Exclusive: Digital consultations should be included in the GP trainee curriculum according to Health Education England’s head of primary care.

In an exclusive interview with Pulse, HEE’s deputy medical director of primary and integrated care, Professor Simon Gregory, also said there was a concern around GPs working for digital providers not receving required training.

Professor Gregory said the RCGP curriculum does not distinguish between face-to-face consultations and other types, but added explicit reference to digital consultations ‘most certainly need to be in the curriculum’.

When asked about the level of interest in the digital GP model – such as Babylon GP at Hand – among trainees, Professor Gregory said: ‘If you go back to the RCGP curriculum, if you go to the first bit being a GP and the second the consultation, none of that says it has to be in a consulting room.

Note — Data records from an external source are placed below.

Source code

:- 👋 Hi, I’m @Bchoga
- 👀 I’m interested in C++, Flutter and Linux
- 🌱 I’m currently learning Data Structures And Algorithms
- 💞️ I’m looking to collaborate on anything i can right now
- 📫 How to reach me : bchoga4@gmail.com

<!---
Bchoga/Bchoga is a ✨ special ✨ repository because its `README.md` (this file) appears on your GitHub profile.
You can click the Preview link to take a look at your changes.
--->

‘When I started out as a GP trainee, we weren’t taught about telephone consultations, many of the consultations are by telephone now.’

He added: ‘Rather than focusing on any particular provider, what I would say is that this is a disruptive innovation – and the genie is out of the bottle on this one. I now do all my banking on the app on my iPhone….. It most certainly needs to be in the curriculum.’

However Professor Gregory also suggested that newly qualified GPs who begin their careers working via online consultations would lose out on the breadth of learning that takes place during the period straight after qualifying.

He said: ‘I recognise now that when I started as a GP, I wasn’t yet fully ready. It took me a few years. My worry would be that if people go straight into online consulting, they may not have the full grounding in being a GP.

‘I would hope that we would do that [digital consultations] more and more through it being one of the modalities we offer to our patients but we also have to need to be really careful.’

He continued: ‘I initially found it tricky doing telephone consultations because I thought, “I can’t see them, I want to, you know, pick up on that gut feeling of whether the person is saying one thing but their eyes and their body language are saying another”. 

‘I think there will be a place for digital, we’ve all got to offer some form of digital consultations under the new contract.’

Although patients will be offered digital consultations as part of NHS long-term plan’s promise, NHS England analysis has shown that patients at digital GP practices are three times more likely to return to their original practice than patients switching between traditional practices.

A recent Ipsos Mori evaluation of Babylon’s NHS service said the features of the digital GP model are attracting GPs to work for Babylon GP at Hand and the NHS should look into it to ‘ease the recruitment crisis’.

However, while GP leaders have said the NHS ‘has a lot to learn’ from the model, they have criticised Babylon for cherry-picking younger, healthier patients and destabilising general practice.